### Action item
Lay out every line of the listing below as a Markdown table with the columns "Row" and "Entry", numbering the rows in order and leaving out blank lines.

### Task inputs
···

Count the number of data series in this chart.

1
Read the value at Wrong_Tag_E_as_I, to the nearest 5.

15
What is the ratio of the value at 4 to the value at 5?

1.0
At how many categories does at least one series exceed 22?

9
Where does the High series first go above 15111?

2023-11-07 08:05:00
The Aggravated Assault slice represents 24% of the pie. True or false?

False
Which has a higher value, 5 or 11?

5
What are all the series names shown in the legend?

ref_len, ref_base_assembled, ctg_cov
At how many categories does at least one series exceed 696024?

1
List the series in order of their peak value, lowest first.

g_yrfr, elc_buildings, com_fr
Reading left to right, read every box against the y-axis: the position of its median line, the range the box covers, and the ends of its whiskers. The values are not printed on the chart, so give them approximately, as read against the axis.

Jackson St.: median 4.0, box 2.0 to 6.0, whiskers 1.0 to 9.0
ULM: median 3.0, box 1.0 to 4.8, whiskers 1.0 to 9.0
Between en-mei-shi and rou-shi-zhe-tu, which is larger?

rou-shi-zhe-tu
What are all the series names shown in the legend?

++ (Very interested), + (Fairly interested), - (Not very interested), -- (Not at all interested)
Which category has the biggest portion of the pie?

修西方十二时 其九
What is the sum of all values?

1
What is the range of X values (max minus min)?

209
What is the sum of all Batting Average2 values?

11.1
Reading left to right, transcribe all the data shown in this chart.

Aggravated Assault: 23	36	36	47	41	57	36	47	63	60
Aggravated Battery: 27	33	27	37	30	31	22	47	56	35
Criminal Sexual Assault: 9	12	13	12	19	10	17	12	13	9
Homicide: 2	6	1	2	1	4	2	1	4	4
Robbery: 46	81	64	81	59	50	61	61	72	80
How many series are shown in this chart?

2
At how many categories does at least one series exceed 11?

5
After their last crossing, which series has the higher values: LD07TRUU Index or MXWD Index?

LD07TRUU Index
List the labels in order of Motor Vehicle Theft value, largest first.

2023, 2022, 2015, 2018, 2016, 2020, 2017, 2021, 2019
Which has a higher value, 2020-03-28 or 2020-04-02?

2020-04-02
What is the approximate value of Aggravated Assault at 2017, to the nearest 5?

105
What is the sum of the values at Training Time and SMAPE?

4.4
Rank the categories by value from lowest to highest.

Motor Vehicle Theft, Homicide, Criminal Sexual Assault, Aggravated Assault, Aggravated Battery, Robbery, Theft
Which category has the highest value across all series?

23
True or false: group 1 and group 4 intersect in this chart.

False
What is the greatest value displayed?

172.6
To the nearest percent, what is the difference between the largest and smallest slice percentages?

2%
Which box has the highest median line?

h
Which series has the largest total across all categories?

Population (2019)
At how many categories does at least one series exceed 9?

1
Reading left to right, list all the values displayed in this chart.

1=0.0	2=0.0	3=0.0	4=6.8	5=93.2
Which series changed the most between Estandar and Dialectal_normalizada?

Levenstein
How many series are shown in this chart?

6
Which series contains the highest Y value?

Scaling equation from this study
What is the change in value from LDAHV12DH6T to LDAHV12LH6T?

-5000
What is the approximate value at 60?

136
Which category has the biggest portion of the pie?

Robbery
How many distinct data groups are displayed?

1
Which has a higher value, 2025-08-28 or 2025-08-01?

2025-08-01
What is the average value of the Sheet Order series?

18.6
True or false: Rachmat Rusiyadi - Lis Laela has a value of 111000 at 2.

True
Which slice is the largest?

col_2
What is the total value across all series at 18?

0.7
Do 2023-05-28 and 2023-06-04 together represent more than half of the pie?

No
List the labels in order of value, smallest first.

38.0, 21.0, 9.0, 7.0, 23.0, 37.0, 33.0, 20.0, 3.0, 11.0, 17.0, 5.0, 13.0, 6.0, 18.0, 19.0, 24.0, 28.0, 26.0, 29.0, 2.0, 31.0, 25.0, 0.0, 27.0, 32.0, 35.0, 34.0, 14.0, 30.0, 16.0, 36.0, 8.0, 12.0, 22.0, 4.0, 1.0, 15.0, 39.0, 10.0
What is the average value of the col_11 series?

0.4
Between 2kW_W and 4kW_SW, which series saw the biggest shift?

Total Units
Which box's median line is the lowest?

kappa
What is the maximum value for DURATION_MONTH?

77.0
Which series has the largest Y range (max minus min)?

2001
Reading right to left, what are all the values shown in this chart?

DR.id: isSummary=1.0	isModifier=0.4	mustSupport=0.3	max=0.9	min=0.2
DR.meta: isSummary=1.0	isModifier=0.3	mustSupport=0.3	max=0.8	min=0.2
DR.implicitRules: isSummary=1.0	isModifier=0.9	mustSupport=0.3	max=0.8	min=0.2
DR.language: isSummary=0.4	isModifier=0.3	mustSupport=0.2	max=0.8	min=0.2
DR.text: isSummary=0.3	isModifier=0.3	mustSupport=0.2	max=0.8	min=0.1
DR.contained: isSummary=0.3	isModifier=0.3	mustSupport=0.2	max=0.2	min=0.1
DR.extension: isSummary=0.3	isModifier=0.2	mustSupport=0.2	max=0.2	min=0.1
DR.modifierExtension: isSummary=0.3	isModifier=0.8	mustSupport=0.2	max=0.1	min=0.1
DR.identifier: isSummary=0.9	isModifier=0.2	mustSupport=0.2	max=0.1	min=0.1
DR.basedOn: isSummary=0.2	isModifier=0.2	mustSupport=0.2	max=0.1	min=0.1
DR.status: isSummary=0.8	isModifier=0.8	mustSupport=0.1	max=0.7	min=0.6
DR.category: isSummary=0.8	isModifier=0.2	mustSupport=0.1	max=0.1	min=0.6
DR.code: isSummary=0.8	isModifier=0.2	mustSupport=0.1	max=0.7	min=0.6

···

### Answer for this exercise
| Row | Entry |
|---|---|
| 1 | Count the number of data series in this chart. |
| 2 | 1 |
| 3 | Read the value at Wrong_Tag_E_as_I, to the nearest 5. |
| 4 | 15 |
| 5 | What is the ratio of the value at 4 to the value at 5? |
| 6 | 1.0 |
| 7 | At how many categories does at least one series exceed 22? |
| 8 | 9 |
| 9 | Where does the High series first go above 15111? |
| 10 | 2023-11-07 08:05:00 |
| 11 | The Aggravated Assault slice represents 24% of the pie. True or false? |
| 12 | False |
| 13 | Which has a higher value, 5 or 11? |
| 14 | 5 |
| 15 | What are all the series names shown in the legend? |
| 16 | ref_len, ref_base_assembled, ctg_cov |
| 17 | At how many categories does at least one series exceed 696024? |
| 18 | 1 |
| 19 | List the series in order of their peak value, lowest first. |
| 20 | g_yrfr, elc_buildings, com_fr |
| 21 | Reading left to right, read every box against the y-axis: the position of its median line, the range the box covers, and the ends of its whiskers. The values are not printed on the chart, so give them approximately, as read against the axis. |
| 22 | Jackson St.: median 4.0, box 2.0 to 6.0, whiskers 1.0 to 9.0 |
| 23 | ULM: median 3.0, box 1.0 to 4.8, whiskers 1.0 to 9.0 |
| 24 | Between en-mei-shi and rou-shi-zhe-tu, which is larger? |
| 25 | rou-shi-zhe-tu |
| 26 | What are all the series names shown in the legend? |
| 27 | ++ (Very interested), + (Fairly interested), - (Not very interested), -- (Not at all interested) |
| 28 | Which category has the biggest portion of the pie? |
| 29 | 修西方十二时 其九 |
| 30 | What is the sum of all values? |
| 31 | 1 |
| 32 | What is the range of X values (max minus min)? |
| 33 | 209 |
| 34 | What is the sum of all Batting Average2 values? |
| 35 | 11.1 |
| 36 | Reading left to right, transcribe all the data shown in this chart. |
| 37 | Aggravated Assault: 23	36	36	47	41	57	36	47	63	60 |
| 38 | Aggravated Battery: 27	33	27	37	30	31	22	47	56	35 |
| 39 | Criminal Sexual Assault: 9	12	13	12	19	10	17	12	13	9 |
| 40 | Homicide: 2	6	1	2	1	4	2	1	4	4 |
| 41 | Robbery: 46	81	64	81	59	50	61	61	72	80 |
| 42 | How many series are shown in this chart? |
| 43 | 2 |
| 44 | At how many categories does at least one series exceed 11? |
| 45 | 5 |
| 46 | After their last crossing, which series has the higher values: LD07TRUU Index or MXWD Index? |
| 47 | LD07TRUU Index |
| 48 | List the labels in order of Motor Vehicle Theft value, largest first. |
| 49 | 2023, 2022, 2015, 2018, 2016, 2020, 2017, 2021, 2019 |
| 50 | Which has a higher value, 2020-03-28 or 2020-04-02? |
| 51 | 2020-04-02 |
| 52 | What is the approximate value of Aggravated Assault at 2017, to the nearest 5? |
| 53 | 105 |
| 54 | What is the sum of the values at Training Time and SMAPE? |
| 55 | 4.4 |
| 56 | Rank the categories by value from lowest to highest. |
| 57 | Motor Vehicle Theft, Homicide, Criminal Sexual Assault, Aggravated Assault, Aggravated Battery, Robbery, Theft |
| 58 | Which category has the highest value across all series? |
| 59 | 23 |
| 60 | True or false: group 1 and group 4 intersect in this chart. |
| 61 | False |
| 62 | What is the greatest value displayed? |
| 63 | 172.6 |
| 64 | To the nearest percent, what is the difference between the largest and smallest slice percentages? |
| 65 | 2% |
| 66 | Which box has the highest median line? |
| 67 | h |
| 68 | Which series has the largest total across all categories? |
| 69 | Population (2019) |
| 70 | At how many categories does at least one series exceed 9? |
| 71 | 1 |
| 72 | Reading left to right, list all the values displayed in this chart. |
| 73 | 1=0.0	2=0.0	3=0.0	4=6.8	5=93.2 |
| 74 | Which series changed the most between Estandar and Dialectal_normalizada? |
| 75 | Levenstein |
| 76 | How many series are shown in this chart? |
| 77 | 6 |
| 78 | Which series contains the highest Y value? |
| 79 | Scaling equation from this study |
| 80 | What is the change in value from LDAHV12DH6T to LDAHV12LH6T? |
| 81 | -5000 |
| 82 | What is the approximate value at 60? |
| 83 | 136 |
| 84 | Which category has the biggest portion of the pie? |
| 85 | Robbery |
| 86 | How many distinct data groups are displayed? |
| 87 | 1 |
| 88 | Which has a higher value, 2025-08-28 or 2025-08-01? |
| 89 | 2025-08-01 |
| 90 | What is the average value of the Sheet Order series? |
| 91 | 18.6 |
| 92 | True or false: Rachmat Rusiyadi - Lis Laela has a value of 111000 at 2. |
| 93 | True |
| 94 | Which slice is the largest? |
| 95 | col_2 |
| 96 | What is the total value across all series at 18? |
| 97 | 0.7 |
| 98 | Do 2023-05-28 and 2023-06-04 together represent more than half of the pie? |
| 99 | No |
| 100 | List the labels in order of value, smallest first. |
| 101 | 38.0, 21.0, 9.0, 7.0, 23.0, 37.0, 33.0, 20.0, 3.0, 11.0, 17.0, 5.0, 13.0, 6.0, 18.0, 19.0, 24.0, 28.0, 26.0, 29.0, 2.0, 31.0, 25.0, 0.0, 27.0, 32.0, 35.0, 34.0, 14.0, 30.0, 16.0, 36.0, 8.0, 12.0, 22.0, 4.0, 1.0, 15.0, 39.0, 10.0 |
| 102 | What is the average value of the col_11 series? |
| 103 | 0.4 |
| 104 | Between 2kW_W and 4kW_SW, which series saw the biggest shift? |
| 105 | Total Units |
| 106 | Which box's median line is the lowest? |
| 107 | kappa |
| 108 | What is the maximum value for DURATION_MONTH? |
| 109 | 77.0 |
| 110 | Which series has the largest Y range (max minus min)? |
| 111 | 2001 |
| 112 | Reading right to left, what are all the values shown in this chart? |
| 113 | DR.id: isSummary=1.0	isModifier=0.4	mustSupport=0.3	max=0.9	min=0.2 |
| 114 | DR.meta: isSummary=1.0	isModifier=0.3	mustSupport=0.3	max=0.8	min=0.2 |
| 115 | DR.implicitRules: isSummary=1.0	isModifier=0.9	mustSupport=0.3	max=0.8	min=0.2 |
| 116 | DR.language: isSummary=0.4	isModifier=0.3	mustSupport=0.2	max=0.8	min=0.2 |
| 117 | DR.text: isSummary=0.3	isModifier=0.3	mustSupport=0.2	max=0.8	min=0.1 |
| 118 | DR.contained: isSummary=0.3	isModifier=0.3	mustSupport=0.2	max=0.2	min=0.1 |
| 119 | DR.extension: isSummary=0.3	isModifier=0.2	mustSupport=0.2	max=0.2	min=0.1 |
| 120 | DR.modifierExtension: isSummary=0.3	isModifier=0.8	mustSupport=0.2	max=0.1	min=0.1 |
| 121 | DR.identifier: isSummary=0.9	isModifier=0.2	mustSupport=0.2	max=0.1	min=0.1 |
| 122 | DR.basedOn: isSummary=0.2	isModifier=0.2	mustSupport=0.2	max=0.1	min=0.1 |
| 123 | DR.status: isSummary=0.8	isModifier=0.8	mustSupport=0.1	max=0.7	min=0.6 |
| 124 | DR.category: isSummary=0.8	isModifier=0.2	mustSupport=0.1	max=0.1	min=0.6 |
| 125 | DR.code: isSummary=0.8	isModifier=0.2	mustSupport=0.1	max=0.7	min=0.6 |